Those 18 factors can be summarized into 4 categories: fire control management, facility maintenance, firefighting and rescue, and potential risk inspection. The fire-risk indexing system in our method is listed in Table 1.

3.2. Weight Distribution with the FAHP

In this subsection, we introduce a proper method of weight distribution among the categories and factors via the FAHP. To that end, we first designed a questionnaire for the categories and factors in our fire-risk indexing system in order to collect experts’ knowledge on the importance of each category and factor. Then, based on the questionnaire results from multiple experts, we generated a tuple for each category/factor to represent the overall opinion of all the experts and obtain the fuzzy matrix. Finally, based on the fuzzy matrix, we created the weight distribution for our fire-risk indexing system. The corresponding details will be introduced as follows.

3.2.1. Design Questionnaire

In this part, according to [36], we show our questionnaire used to collect the experts’ opinions efficiently and prepare for further analysis.

Table 2. Questionnaire template for determining fire risk factor weight distribution. (M is the number of categories; $N_1,N_2,\cdots ,N_M$ represent the number of factors belong to each category.).

Factor/Category	Influence of the Factor/Category
	1	2	3	4	5	6	7	8	9
Category 1
Category 2
⋮
Category M
	Category 1
Factor 1
Factor 2
⋮
Factor $N_1$
	Category 2
Factor 1
Factor 2
⋮
Factor $N_2$
⋮
	Category M
Factor 1
Factor 2
⋯
Factor $N_M$

consists of two parts, the upper part evaluates the influences of M categories ($M=4$ in our scenario); the lower part is for the factors belonging to the same categories. The value of importance for each factor or category is an integer between 1 and 9: 1 means that the corresponding factor has the least importance in the same category or the category has the least importance in the fire-risk indexing system; on the contrary, 9 means that the factor/category has the most importance. By collecting the values of importance for each category/factor using Table 2, the opinions of all experts’ were compiled. The procedures for the synthesis are introduced in the following subsection.

[INSTRUCTIONS]
**A.** Sum up the fire-risk weighting excerpt above in three sentences.
**B.** Pick up the fire-risk weighting excerpt above where it stops, and keep writing it.

[ROWS]

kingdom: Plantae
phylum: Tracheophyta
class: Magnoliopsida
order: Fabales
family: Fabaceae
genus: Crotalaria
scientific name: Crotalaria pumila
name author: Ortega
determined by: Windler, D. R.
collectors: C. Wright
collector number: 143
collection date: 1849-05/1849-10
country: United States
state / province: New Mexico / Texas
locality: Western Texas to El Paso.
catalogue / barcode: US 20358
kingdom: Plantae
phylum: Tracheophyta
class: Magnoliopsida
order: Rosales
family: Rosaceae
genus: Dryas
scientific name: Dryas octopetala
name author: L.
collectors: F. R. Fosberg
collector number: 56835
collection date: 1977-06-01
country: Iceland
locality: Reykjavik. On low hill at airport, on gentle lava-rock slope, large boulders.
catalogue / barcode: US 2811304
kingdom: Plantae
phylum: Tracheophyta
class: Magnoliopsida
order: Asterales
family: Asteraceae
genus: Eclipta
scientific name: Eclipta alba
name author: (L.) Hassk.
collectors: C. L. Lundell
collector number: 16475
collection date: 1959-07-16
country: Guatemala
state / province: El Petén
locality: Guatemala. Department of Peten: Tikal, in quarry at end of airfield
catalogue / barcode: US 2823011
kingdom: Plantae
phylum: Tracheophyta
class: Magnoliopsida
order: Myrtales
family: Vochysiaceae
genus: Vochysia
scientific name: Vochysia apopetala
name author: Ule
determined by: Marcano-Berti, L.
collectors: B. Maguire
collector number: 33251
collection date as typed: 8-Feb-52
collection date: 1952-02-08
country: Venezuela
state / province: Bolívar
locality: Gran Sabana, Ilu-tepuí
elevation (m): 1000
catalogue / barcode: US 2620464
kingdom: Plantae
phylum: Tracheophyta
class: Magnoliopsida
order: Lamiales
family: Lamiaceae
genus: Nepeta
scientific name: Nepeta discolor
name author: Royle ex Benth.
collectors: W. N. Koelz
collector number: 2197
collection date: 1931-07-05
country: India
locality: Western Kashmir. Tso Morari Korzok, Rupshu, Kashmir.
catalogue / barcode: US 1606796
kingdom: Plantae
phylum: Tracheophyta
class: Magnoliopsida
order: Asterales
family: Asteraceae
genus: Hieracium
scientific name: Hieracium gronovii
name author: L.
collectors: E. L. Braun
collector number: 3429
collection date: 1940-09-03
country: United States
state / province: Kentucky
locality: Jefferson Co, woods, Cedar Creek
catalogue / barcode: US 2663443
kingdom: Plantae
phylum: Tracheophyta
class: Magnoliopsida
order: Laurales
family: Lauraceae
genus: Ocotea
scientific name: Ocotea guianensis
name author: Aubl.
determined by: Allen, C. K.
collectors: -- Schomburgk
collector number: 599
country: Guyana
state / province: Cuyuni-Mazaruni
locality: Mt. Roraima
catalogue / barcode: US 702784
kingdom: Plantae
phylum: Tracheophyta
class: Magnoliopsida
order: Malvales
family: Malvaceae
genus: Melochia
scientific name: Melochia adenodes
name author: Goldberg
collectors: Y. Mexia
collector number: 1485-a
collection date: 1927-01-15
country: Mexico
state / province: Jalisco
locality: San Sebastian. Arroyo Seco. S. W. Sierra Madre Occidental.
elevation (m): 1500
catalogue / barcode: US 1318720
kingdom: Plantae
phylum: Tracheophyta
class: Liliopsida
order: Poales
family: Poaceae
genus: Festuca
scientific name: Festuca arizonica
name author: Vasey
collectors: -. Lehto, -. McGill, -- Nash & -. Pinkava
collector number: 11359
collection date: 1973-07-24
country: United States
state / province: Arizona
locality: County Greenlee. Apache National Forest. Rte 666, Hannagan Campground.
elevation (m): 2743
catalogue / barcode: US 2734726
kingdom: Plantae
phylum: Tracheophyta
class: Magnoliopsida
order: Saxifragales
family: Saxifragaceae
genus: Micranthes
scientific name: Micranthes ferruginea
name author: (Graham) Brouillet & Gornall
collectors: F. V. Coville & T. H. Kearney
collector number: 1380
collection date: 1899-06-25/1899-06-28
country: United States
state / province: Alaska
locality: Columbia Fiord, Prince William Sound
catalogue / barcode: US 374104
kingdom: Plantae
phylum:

[REPLIES]
**A.** The method groups 18 fire-risk factors into four categories: fire control management, facility maintenance, firefighting and rescue, and potential risk inspection. Weights for these categories and factors are set with the FAHP: experts fill in a questionnaire, their answers are combined into a tuple for each category or factor to build a fuzzy matrix, and the weights are drawn from that matrix. The questionnaire has an upper part that rates the categories and a lower part that rates the factors within each category, each on a whole-number scale from 1 (least important) to 9 (most important).

**B.**
3.2.2. Preprocessing

The preprocessing procedure was used to generate the fuzzy matrix from the raw data, which were collected from the questionnaire shown in Table 2. The preprocessing procedure for categories and factors had the same mechanism. In the following discussion, we show the details for categories. Factors were treated similarly.

During the preprocessing, if we invite $n_e$ experts for the fire risk assessment and there are n categories in the proposed fire-risk indexing system, the overall questionnaire results can be denoted as a vector $\mathit{T}=(T_1,T_2,\cdots ,T_k,\cdots ,T_{n_e}),T_k\in {\left[t_{k,q}^{\left(i\right)}\right]}_{n\times 9},t_{k,q}^{\left(i\right)}\in \{0,1\},i\in \{1,2,\cdots ,n\},q\in \{1,2,\cdots ,9\}$, where the matrix $T_k$ represents the kth expert’s questionnaire results in Table 2 and $t_{k,q}^{\left(i\right)}=1$ represents that the kth expert assigned q to the importance of the ith category.

The matrix $S\in {\left[s_{iq}\right]}_{n\times 9},i\in \{1,2,\cdots ,n\},q\in \{1,2,\cdots ,9\}$ is the overall results from all experts and can be obtained by:

$$S=\sum _{k=1}^{n_e}{T}_k,$$

(1)

where $s_{iq}$ is the number of experts who assigned q to the importance of the ith category.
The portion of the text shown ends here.